Sezione documento:

◇ ◇ ◇

Published On: Gio, Ott 20th, 2016

Panino o mensa scolastica? Meglio il panino di una mensa sovietica alla plastica

“Dobbiamo puntare al meglio per i nostri figli: il panino non è la soluzione”. Così sostiene il M5S regionale. Ma siamo sicuri che sia la cosa giusta?
In effetti in altre regioni, un referendum ha visto la maggioranza dei genitori a favore del “panino”. Vediamo di capire meglio la questione, allora.

Il punto vero è il seguente: SE le mense sono di qualità scadente, “ospedaliera”, con cibi preparati altrove, precotti, preconfezionati in plastica etc. etc. ALLORA è molto più salutare il cestino da casa con cui si sono nutrite generazioni di pargoli liguria, italiani e di altre nazioni.

◇ ◇ ◇

[Voci da una raccolta di dati]
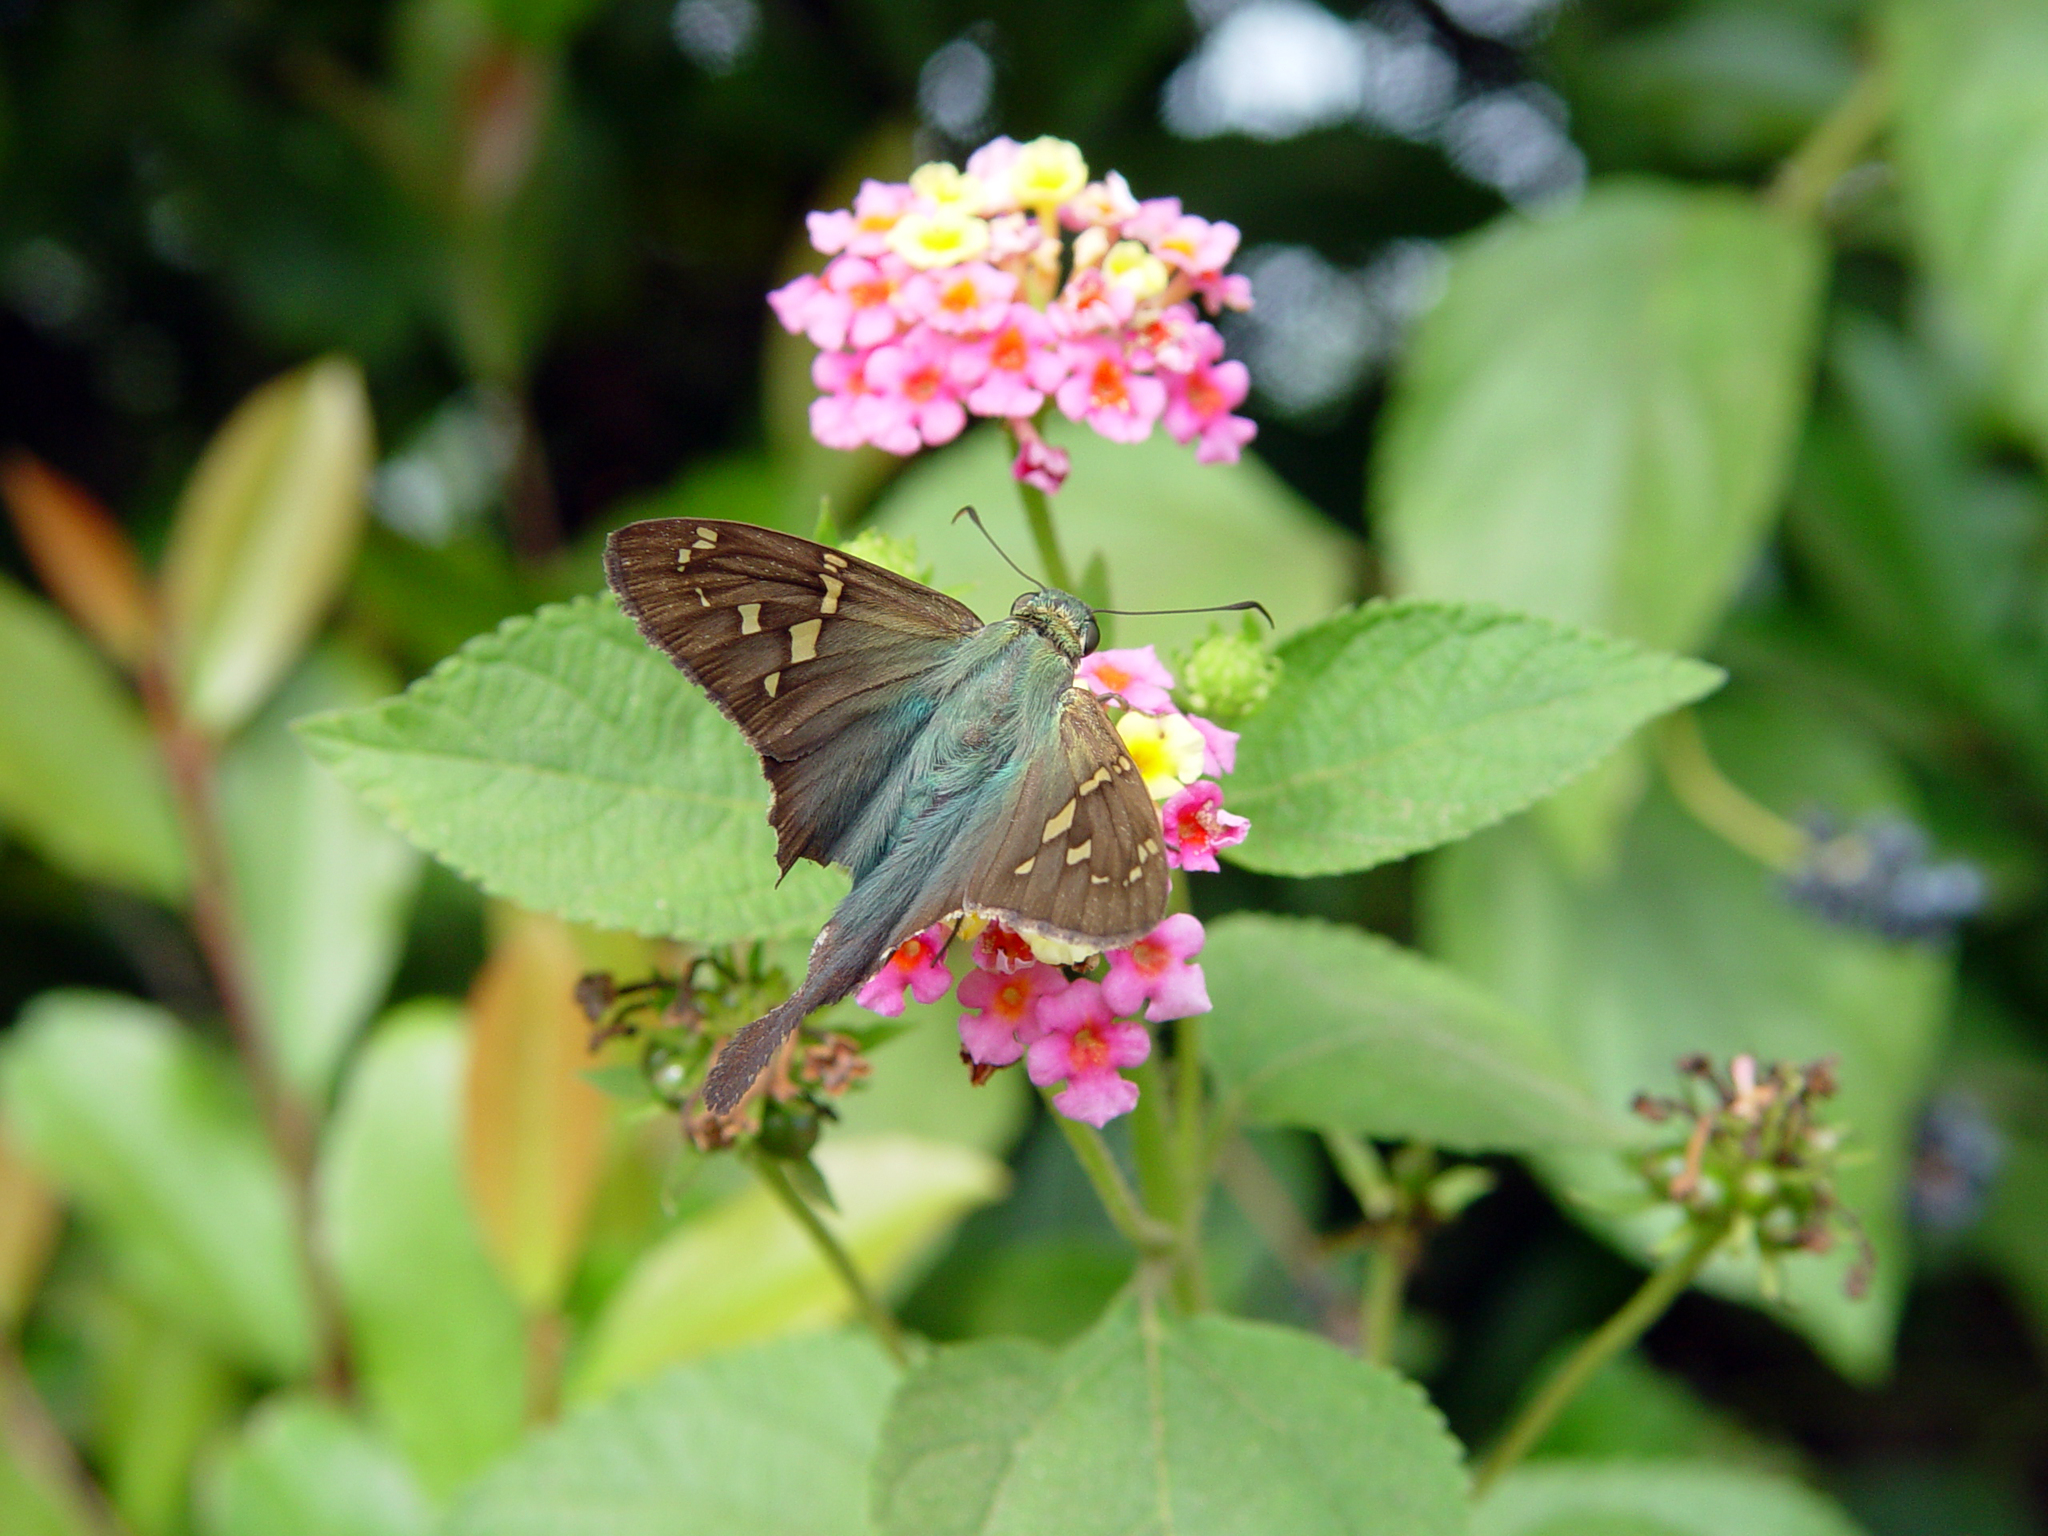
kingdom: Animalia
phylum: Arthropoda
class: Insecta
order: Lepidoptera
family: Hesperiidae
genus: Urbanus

◇ ◇ ◇

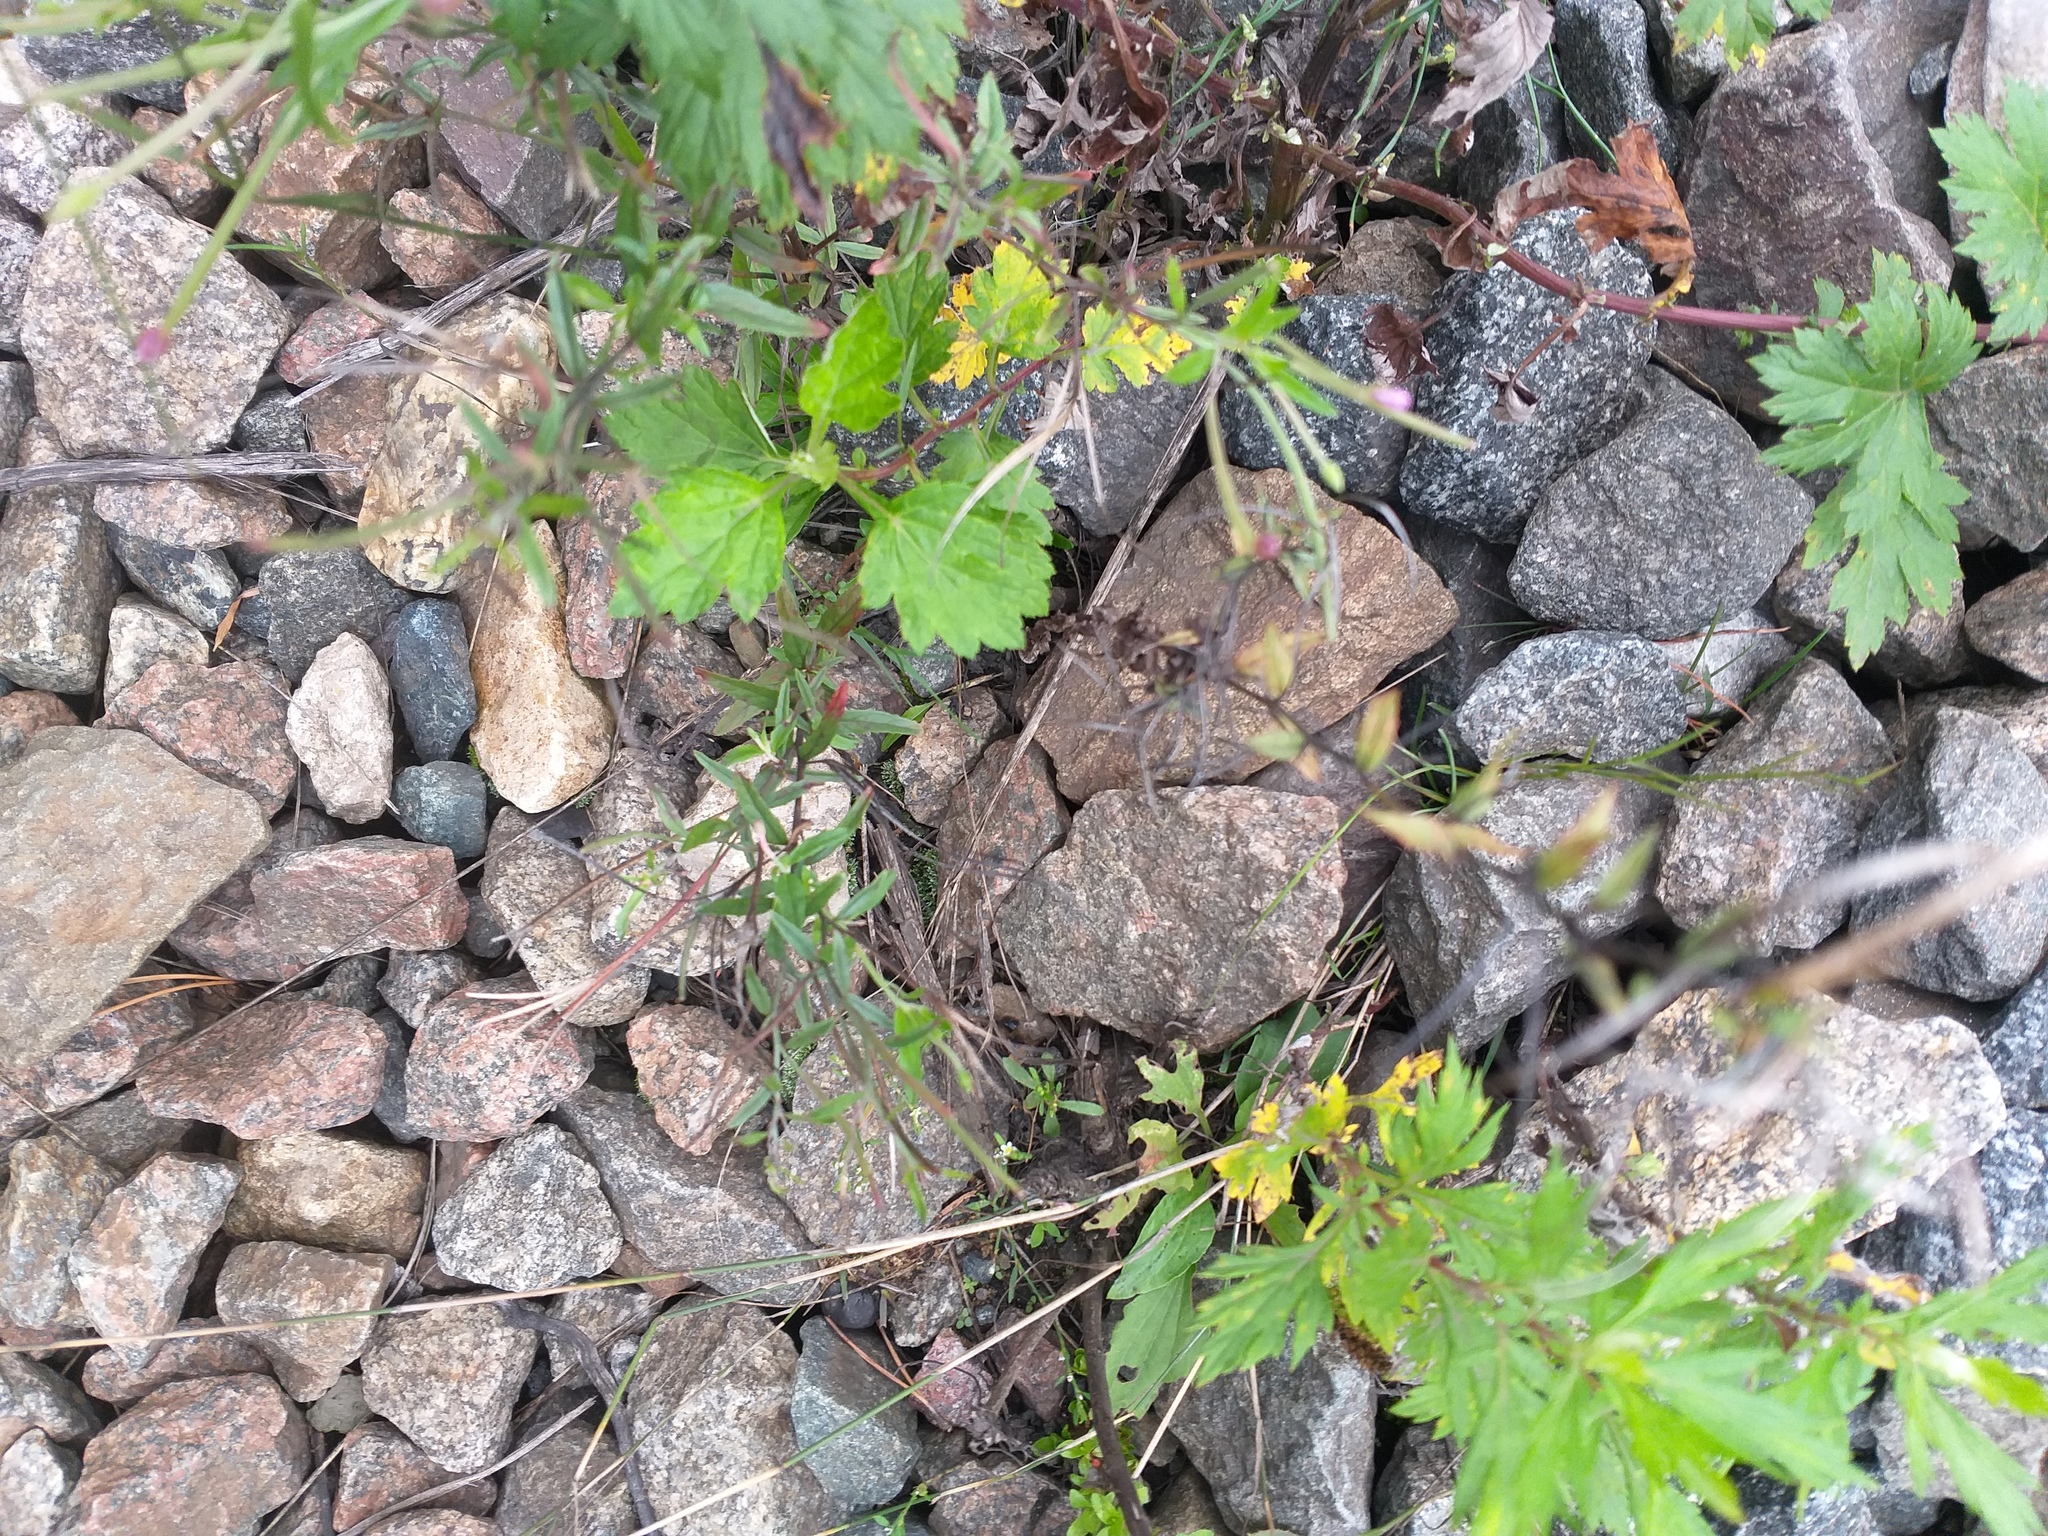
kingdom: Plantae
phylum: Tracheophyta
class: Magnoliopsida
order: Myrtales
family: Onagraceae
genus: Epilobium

◇ ◇ ◇

Consegna esercizio: Ricopia fedelmente il passo dell'articolo su panino e mensa scolastica che inizia con «Panino o mensa» e termina con «di altre nazioni.».

Risposta scritta:
Panino o mensa scolastica? Meglio il panino di una mensa sovietica alla plastica

“Dobbiamo puntare al meglio per i nostri figli: il panino non è la soluzione”. Così sostiene il M5S regionale. Ma siamo sicuri che sia la cosa giusta?
In effetti in altre regioni, un referendum ha visto la maggioranza dei genitori a favore del “panino”. Vediamo di capire meglio la questione, allora.

Il punto vero è il seguente: SE le mense sono di qualità scadente, “ospedaliera”, con cibi preparati altrove, precotti, preconfezionati in plastica etc. etc. ALLORA è molto più salutare il cestino da casa con cui si sono nutrite generazioni di pargoli liguria, italiani e di altre nazioni.